- **Task description**:
Drop every image and restate the entries below word for word.

- **Provided material**:

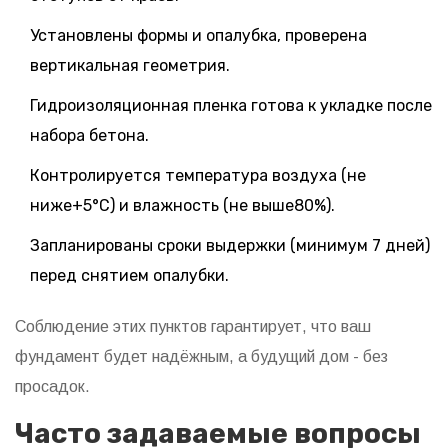
Установлены формы и опалубка, проверена
вертикальная геометрия.
Гидроизоляционная пленка готова к укладке после
набора бетона.
Контролируется температура воздуха (не
ниже+5°C) и влажность (не выше80%).
Запланированы сроки выдержки (минимум 7 дней)
перед снятием опалубки.
Соблюдение этих пунктов гарантирует, что ваш
фундамент будет надёжным, а будущий дом - без
просадок.
Часто задаваемые вопросы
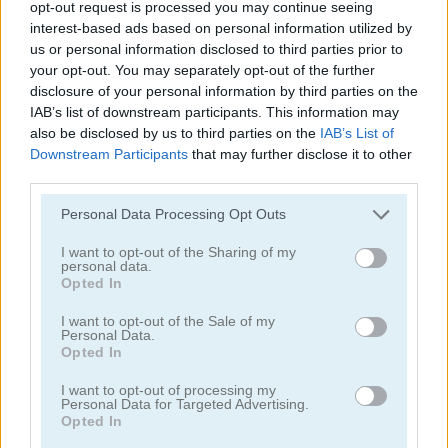
opt-out request is processed you may continue seeing
interest-based ads based on personal information utilized by
juegos de pelota
us or personal information disclosed to third parties prior to
your opt-out. You may separately opt-out of the further
disclosure of your personal information by third parties on the
juegos de béisbol
IAB’s list of downstream participants. This information may
also be disclosed by us to third parties on the
IAB’s List of
juegos de basquetbol
Downstream Participants
that may further disclose it to other
third parties.
juegos de boliche
Personal Data Processing Opt Outs
I want to opt-out of the Sharing of my
juegos de boxeo
personal data.
Opted In
juegos de cricket
I want to opt-out of the Sale of my
Personal Data.
Opted In
juegos de dardos
I want to opt-out of processing my
Personal Data for Targeted Advertising.
Opted In
juegos de golf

- **Written response**:
Установлены формы и опалубка, проверена
вертикальная геометрия.
Гидроизоляционная пленка готова к укладке после
набора бетона.
Контролируется температура воздуха (не
ниже+5°C) и влажность (не выше80%).
Запланированы сроки выдержки (минимум 7 дней)
перед снятием опалубки.
Соблюдение этих пунктов гарантирует, что ваш
фундамент будет надёжным, а будущий дом - без
просадок.
Часто задаваемые вопросы
opt-out request is processed you may continue seeing
interest-based ads based on personal information utilized by
juegos de pelota
us or personal information disclosed to third parties prior to
your opt-out. You may separately opt-out of the further
disclosure of your personal information by third parties on the
juegos de béisbol
IAB’s list of downstream participants. This information may
also be disclosed by us to third parties on the
IAB’s List of
juegos de basquetbol
Downstream Participants
that may further disclose it to other
third parties.
juegos de boliche
Personal Data Processing Opt Outs
I want to opt-out of the Sharing of my
juegos de boxeo
personal data.
Opted In
juegos de cricket
I want to opt-out of the Sale of my
Personal Data.
Opted In
juegos de dardos
I want to opt-out of processing my
Personal Data for Targeted Advertising.
Opted In
juegos de golf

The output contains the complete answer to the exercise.